> _How to complete this task_:
Return only that part of the material below which starts with the line containing "24 superior court" and goes on through the line containing "31 term, and", restated exactly.

> _Extracted entries_:
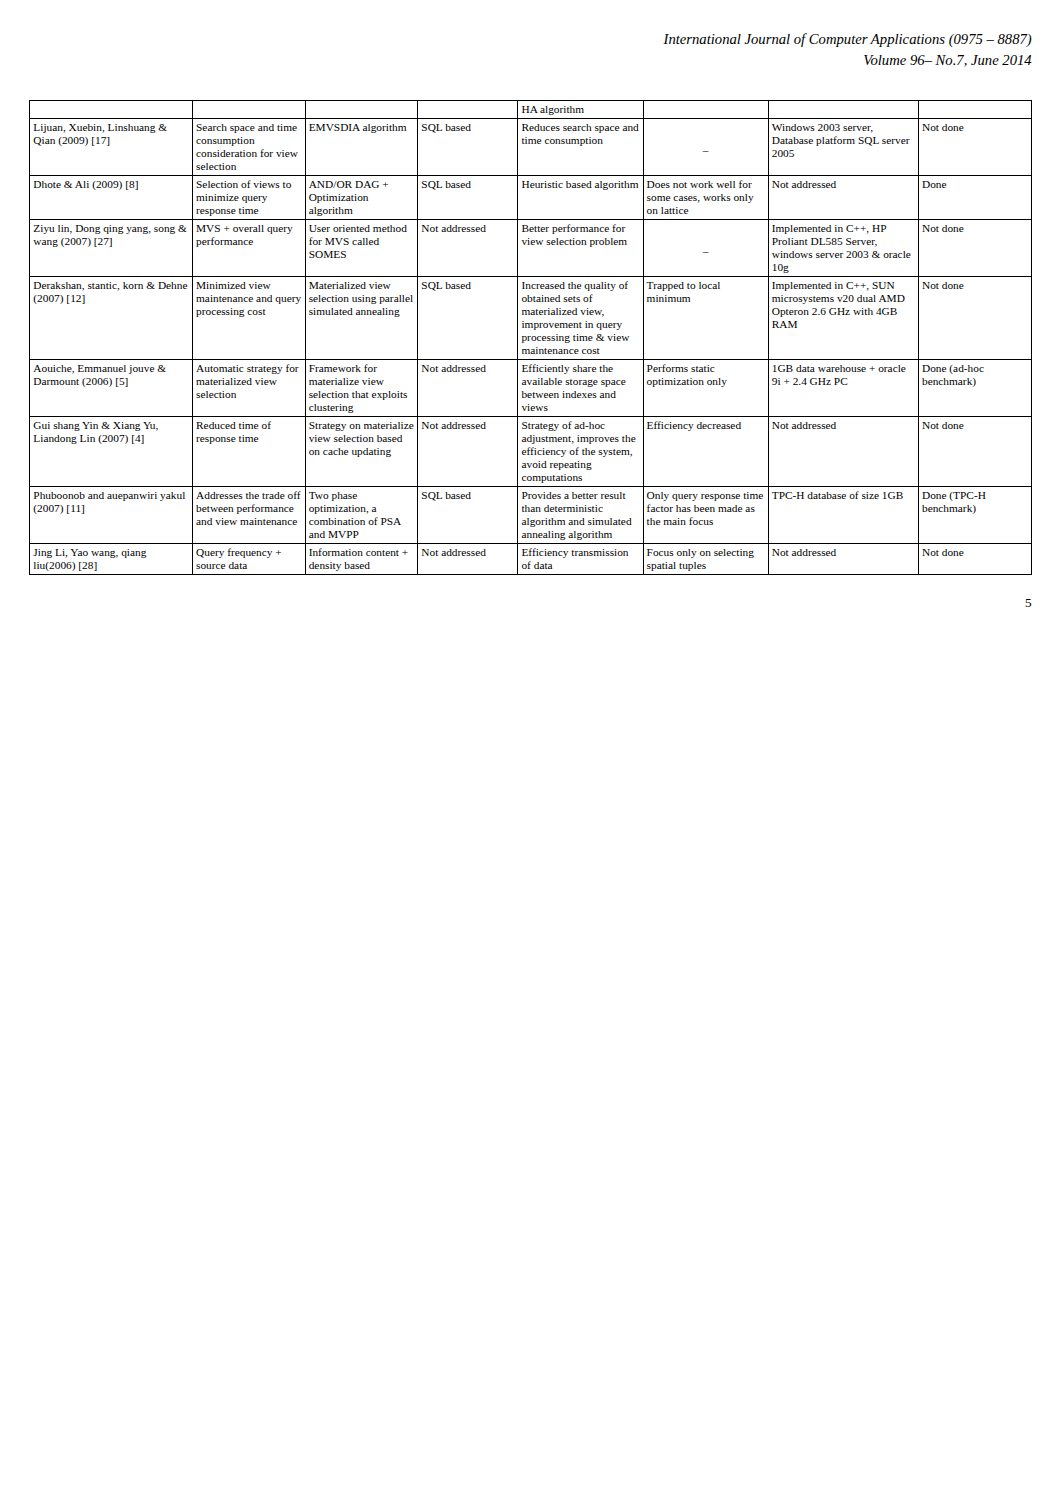International Journal of Computer Applications (0975 – 8887)
Volume 96– No.7, June 2014
| | | | | HA algorithm | | | |
| Lijuan, Xuebin, Linshuang & Qian (2009) [17] | Search space and time consumption consideration for view selection | EMVSDIA algorithm | SQL based | Reduces search space and time consumption | _ | Windows 2003 server, Database platform SQL server 2005 | Not done |
| Dhote & Ali (2009) [8] | Selection of views to minimize query response time | AND/OR DAG + Optimization algorithm | SQL based | Heuristic based algorithm | Does not work well for some cases, works only on lattice | Not addressed | Done |
| Ziyu lin, Dong qing yang, song & wang (2007) [27] | MVS + overall query performance | User oriented method for MVS called SOMES | Not addressed | Better performance for view selection problem | _ | Implemented in C++, HP Proliant DL585 Server, windows server 2003 & oracle 10g | Not done |
| Derakshan, stantic, korn & Dehne (2007) [12] | Minimized view maintenance and query processing cost | Materialized view selection using parallel simulated annealing | SQL based | Increased the quality of obtained sets of materialized view, improvement in query processing time & view maintenance cost | Trapped to local minimum | Implemented in C++, SUN microsystems v20 dual AMD Opteron 2.6 GHz with 4GB RAM | Not done |
| Aouiche, Emmanuel jouve & Darmount (2006) [5] | Automatic strategy for materialized view selection | Framework for materialize view selection that exploits clustering | Not addressed | Efficiently share the available storage space between indexes and views | Performs static optimization only | 1GB data warehouse + oracle 9i + 2.4 GHz PC | Done (ad-hoc benchmark) |
| Gui shang Yin & Xiang Yu, Liandong Lin (2007) [4] | Reduced time of response time | Strategy on materialize view selection based on cache updating | Not addressed | Strategy of ad-hoc adjustment, improves the efficiency of the system, avoid repeating computations | Efficiency decreased | Not addressed | Not done |
| Phuboonob and auepanwiri yakul (2007) [11] | Addresses the trade off between performance and view maintenance | Two phase optimization, a combination of PSA and MVPP | SQL based | Provides a better result than deterministic algorithm and simulated annealing algorithm | Only query response time factor has been made as the main focus | TPC-H database of size 1GB | Done (TPC-H benchmark) |
| Jing Li, Yao wang, qiang liu(2006) [28] | Query frequency + source data | Information content + density based | Not addressed | Efficiency transmission of data | Focus only on selecting spatial tuples | Not addressed | Not done |
5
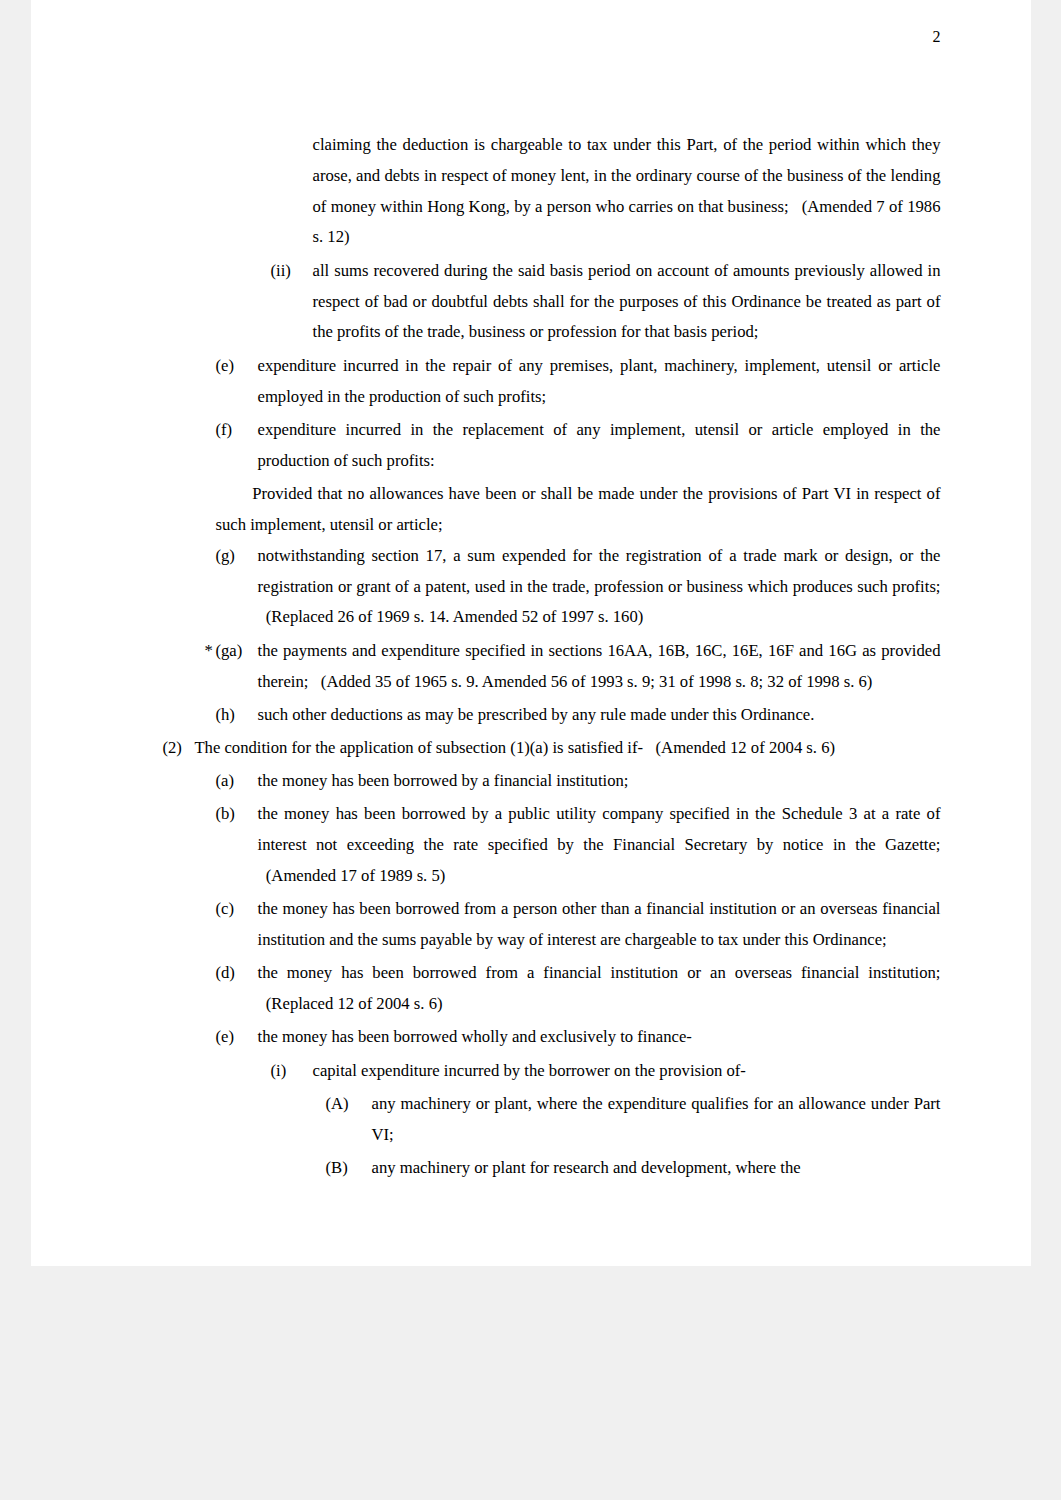2
claiming the deduction is chargeable to tax under this Part, of the period within which they arose, and debts in respect of money lent, in the ordinary course of the business of the lending of money within Hong Kong, by a person who carries on that business; (Amended 7 of 1986 s. 12)
(ii)
all sums recovered during the said basis period on account of amounts previously allowed in respect of bad or doubtful debts shall for the purposes of this Ordinance be treated as part of the profits of the trade, business or profession for that basis period;
(e)
expenditure incurred in the repair of any premises, plant, machinery, implement, utensil or article employed in the production of such profits;
(f)
expenditure incurred in the replacement of any implement, utensil or article employed in the production of such profits:
Provided that no allowances have been or shall be made under the provisions of Part VI in respect of such implement, utensil or article;
(g)
notwithstanding section 17, a sum expended for the registration of a trade mark or design, or the registration or grant of a patent, used in the trade, profession or business which produces such profits; (Replaced 26 of 1969 s. 14. Amended 52 of 1997 s. 160)
(ga)
the payments and expenditure specified in sections 16AA, 16B, 16C, 16E, 16F and 16G as provided therein; (Added 35 of 1965 s. 9. Amended 56 of 1993 s. 9; 31 of 1998 s. 8; 32 of 1998 s. 6)
(h)
such other deductions as may be prescribed by any rule made under this Ordinance.
(2) The condition for the application of subsection (1)(a) is satisfied if- (Amended 12 of 2004 s. 6)
(a)
the money has been borrowed by a financial institution;
(b)
the money has been borrowed by a public utility company specified in the Schedule 3 at a rate of interest not exceeding the rate specified by the Financial Secretary by notice in the Gazette; (Amended 17 of 1989 s. 5)
(c)
the money has been borrowed from a person other than a financial institution or an overseas financial institution and the sums payable by way of interest are chargeable to tax under this Ordinance;
(d)
the money has been borrowed from a financial institution or an overseas financial institution; (Replaced 12 of 2004 s. 6)
(e)
the money has been borrowed wholly and exclusively to finance-
(i)
capital expenditure incurred by the borrower on the provision of-
(A)
any machinery or plant, where the expenditure qualifies for an allowance under Part VI;
(B)
any machinery or plant for research and development, where the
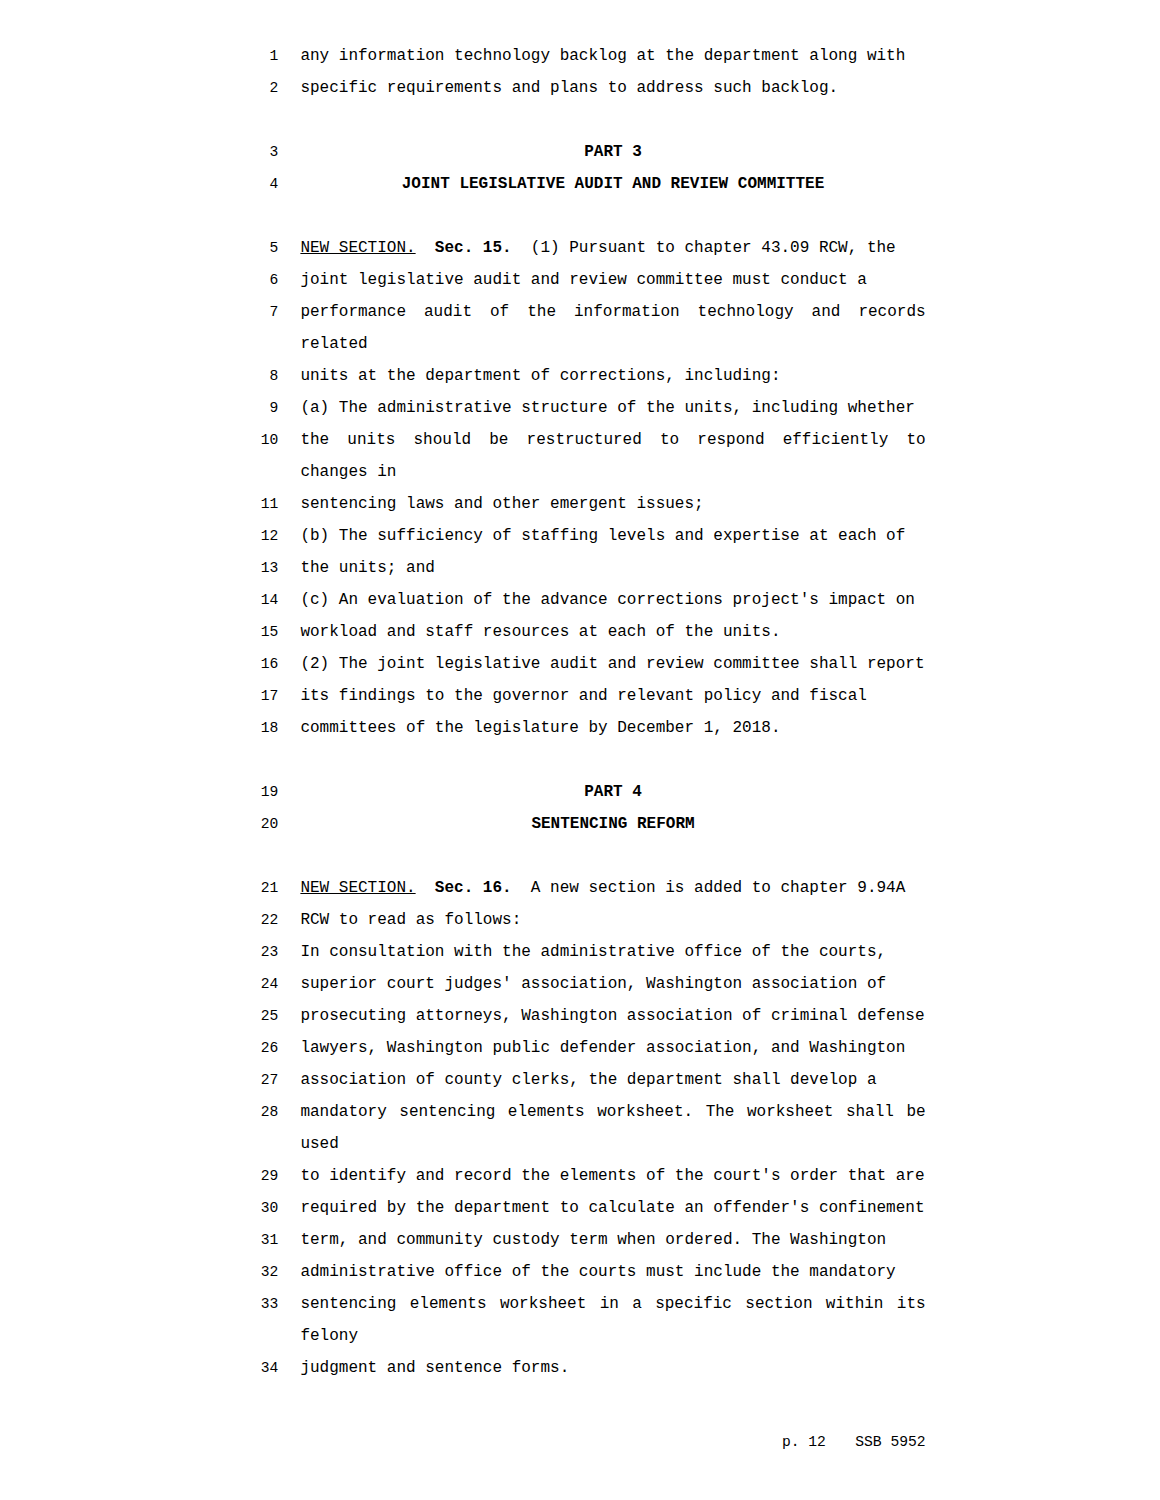1 any information technology backlog at the department along with
2 specific requirements and plans to address such backlog.
3 PART 3
4 JOINT LEGISLATIVE AUDIT AND REVIEW COMMITTEE
5 NEW SECTION. Sec. 15. (1) Pursuant to chapter 43.09 RCW, the
6 joint legislative audit and review committee must conduct a
7 performance audit of the information technology and records related
8 units at the department of corrections, including:
9(a) The administrative structure of the units, including whether
10 the units should be restructured to respond efficiently to changes in
11 sentencing laws and other emergent issues;
12(b) The sufficiency of staffing levels and expertise at each of
13 the units; and
14(c) An evaluation of the advance corrections project's impact on
15 workload and staff resources at each of the units.
16(2) The joint legislative audit and review committee shall report
17 its findings to the governor and relevant policy and fiscal
18 committees of the legislature by December 1, 2018.
19 PART 4
20 SENTENCING REFORM
21 NEW SECTION. Sec. 16. A new section is added to chapter 9.94A
22 RCW to read as follows:
23 In consultation with the administrative office of the courts,
24 superior court judges' association, Washington association of
25 prosecuting attorneys, Washington association of criminal defense
26 lawyers, Washington public defender association, and Washington
27 association of county clerks, the department shall develop a
28 mandatory sentencing elements worksheet. The worksheet shall be used
29 to identify and record the elements of the court's order that are
30 required by the department to calculate an offender's confinement
31 term, and community custody term when ordered. The Washington
32 administrative office of the courts must include the mandatory
33 sentencing elements worksheet in a specific section within its felony
34 judgment and sentence forms.
p. 12 SSB 5952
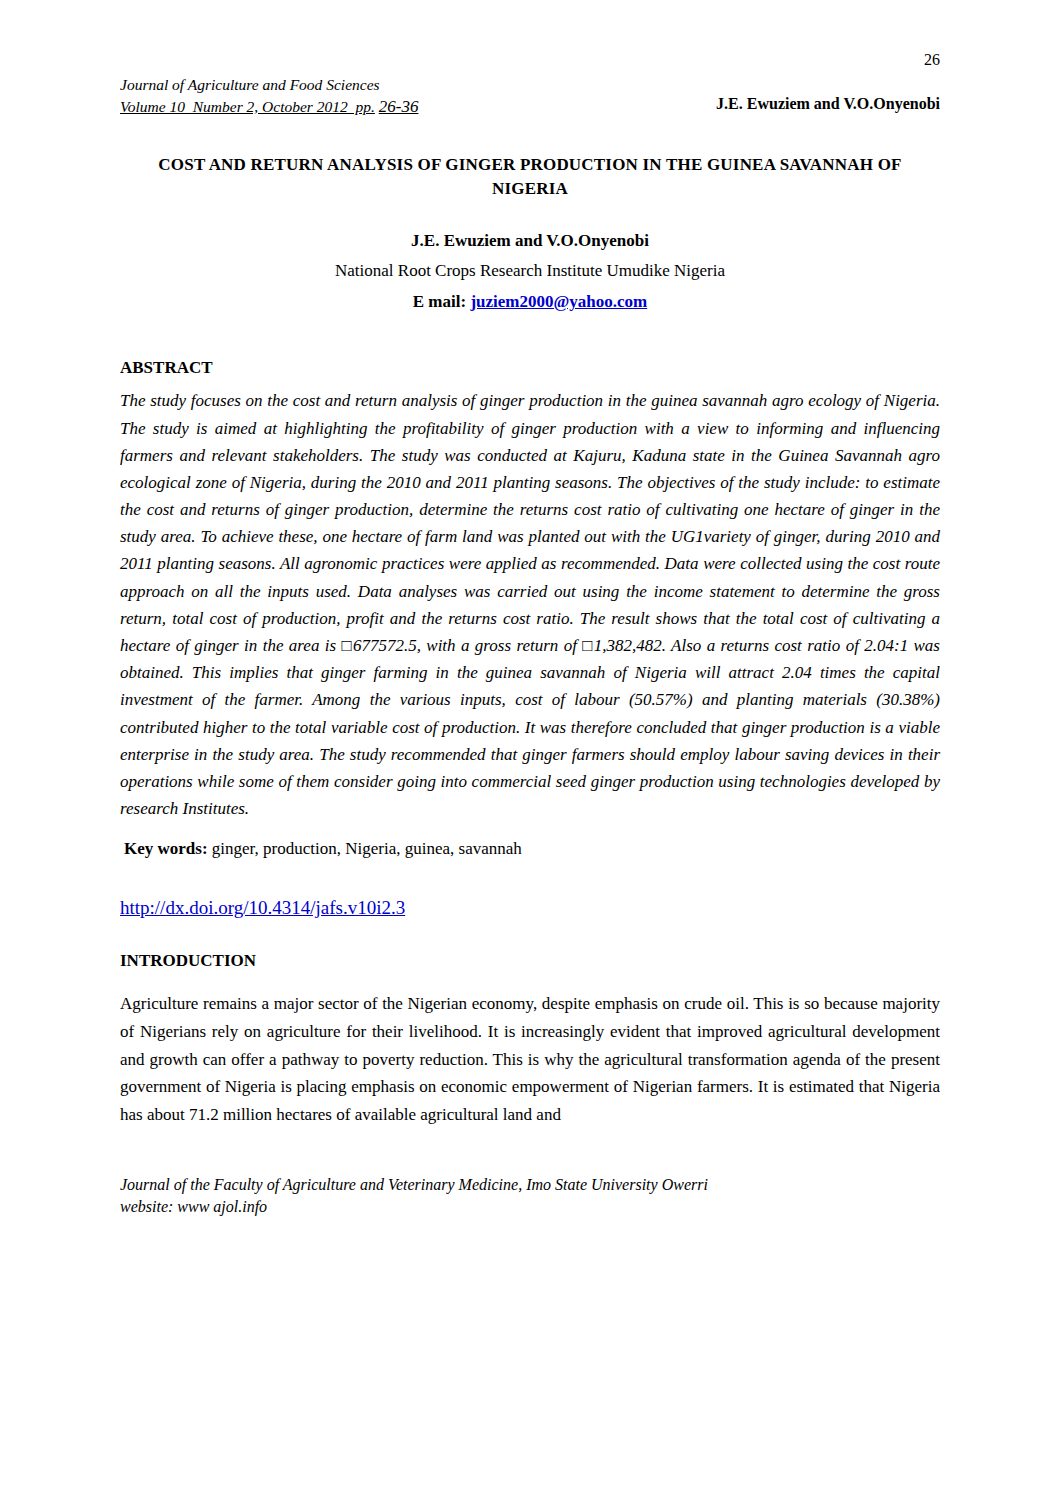26
Journal of Agriculture and Food Sciences
Volume 10 Number 2, October 2012 pp. 26-36
J.E. Ewuziem and V.O.Onyenobi
Cost and Return Analysis of Ginger Production in the Guinea Savannah of Nigeria
J.E. Ewuziem and V.O.Onyenobi
National Root Crops Research Institute Umudike Nigeria
E mail: juziem2000@yahoo.com
Abstract
The study focuses on the cost and return analysis of ginger production in the guinea savannah agro ecology of Nigeria. The study is aimed at highlighting the profitability of ginger production with a view to informing and influencing farmers and relevant stakeholders. The study was conducted at Kajuru, Kaduna state in the Guinea Savannah agro ecological zone of Nigeria, during the 2010 and 2011 planting seasons. The objectives of the study include: to estimate the cost and returns of ginger production, determine the returns cost ratio of cultivating one hectare of ginger in the study area. To achieve these, one hectare of farm land was planted out with the UG1variety of ginger, during 2010 and 2011 planting seasons. All agronomic practices were applied as recommended. Data were collected using the cost route approach on all the inputs used. Data analyses was carried out using the income statement to determine the gross return, total cost of production, profit and the returns cost ratio. The result shows that the total cost of cultivating a hectare of ginger in the area is □677572.5, with a gross return of □1,382,482. Also a returns cost ratio of 2.04:1 was obtained. This implies that ginger farming in the guinea savannah of Nigeria will attract 2.04 times the capital investment of the farmer. Among the various inputs, cost of labour (50.57%) and planting materials (30.38%) contributed higher to the total variable cost of production. It was therefore concluded that ginger production is a viable enterprise in the study area. The study recommended that ginger farmers should employ labour saving devices in their operations while some of them consider going into commercial seed ginger production using technologies developed by research Institutes.
Key words: ginger, production, Nigeria, guinea, savannah
http://dx.doi.org/10.4314/jafs.v10i2.3
Introduction
Agriculture remains a major sector of the Nigerian economy, despite emphasis on crude oil. This is so because majority of Nigerians rely on agriculture for their livelihood. It is increasingly evident that improved agricultural development and growth can offer a pathway to poverty reduction. This is why the agricultural transformation agenda of the present government of Nigeria is placing emphasis on economic empowerment of Nigerian farmers. It is estimated that Nigeria has about 71.2 million hectares of available agricultural land and
Journal of the Faculty of Agriculture and Veterinary Medicine, Imo State University Owerri
website: www ajol.info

> _Answer box_:
24 superior court judges' association, Washington association of
25 prosecuting attorneys, Washington association of criminal defense
26 lawyers, Washington public defender association, and Washington
27 association of county clerks, the department shall develop a
28 mandatory sentencing elements worksheet. The worksheet shall be used
29 to identify and record the elements of the court's order that are
30 required by the department to calculate an offender's confinement
31 term, and community custody term when ordered. The Washington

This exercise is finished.